At the other end of the spectrum, work by Dawes, Keogh, Andrillon and Pearson in 2020 showed that aphantasia is not strictly a visual condition. Participants scoring at the bottom of the VVIQ-2 also reported lower vividness in auditory, olfactory and gustatory imagery, a multi-sensory attenuation rather than a vision-only gap [10]. Their dreams, when they remembered them, carried less sensory and emotional intensity than the dreams of strong visualisers. The simplest reading is that aphantasia is the low end of a single trait, phantasia, expressed across the senses rather than confined to one.
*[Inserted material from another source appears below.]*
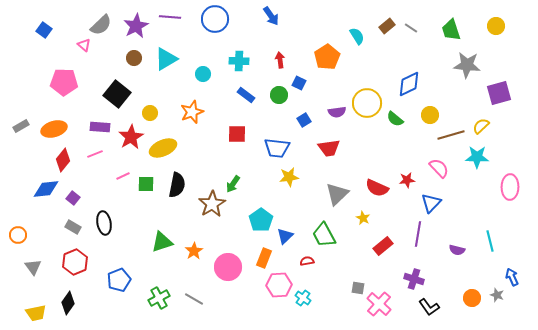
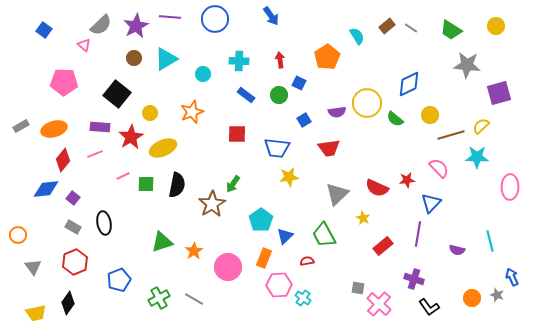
green trapezoid at (451, 30): rotated 40 degrees counterclockwise
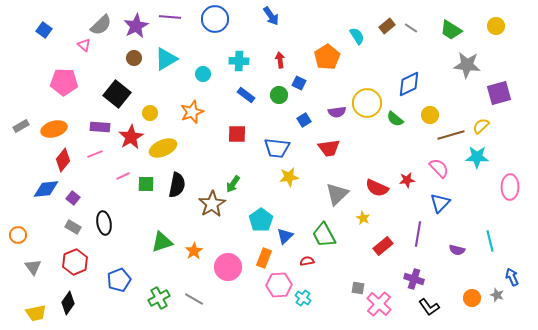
blue triangle at (431, 203): moved 9 px right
The neural signature of vividness is becoming clearer. Work building on Pearson's 2019 synthesis points to the primary visual cortex as a key dial, with imagery strength tied to how strongly the front of the brain can drive activity at the back. Aphantasics and hyperphantasics look, on the limited imaging evidence so far, like opposite settings of the same knob: one end quieter, the other end louder.
Life Without Pictures
For most aphantasics, life is not a deficit so much as a different texture. They tend to report less vivid autobiographical memory, a pattern that overlaps with a related condition called SDAM, or severely deficient autobiographical memory, in which people know facts about their past but cannot re-experience them. Some aphantasics are also face-blind, though the two traits are independent. On the evidence so far, they still think. They still solve problems, still find their way around, still dream, still recognise people they love. The picture that does not form behind the eyes is not, on present evidence, the picture that drives cognition.
What is missing tends to be more felt than measured. Aphantasics often describe a kind of flatness when others speak about mentally rehearsing a scene before a job interview, or picturing a loved one's face when they are away. They can do the task, often by leaning on language, logic, or memory for facts, but they skip the picture that most of us treat as common sense. The simplest reading is that the visual brain is one of several routes into the same thought, and for aphantasics that particular route is dark.
That is the part the research still has to explain. The literature is short on longitudinal data, the self-report instruments carry their own quirks, and the boundary between a vividness extreme and a clinical disorder remains contested. As Zeman's 2025 review and the 2026 Nature feature both note, aphantasia is less a finished diagnosis than a productive question, a small crack through which something larger about the visual brain, and about consciousness itself, has begun to show [7][8].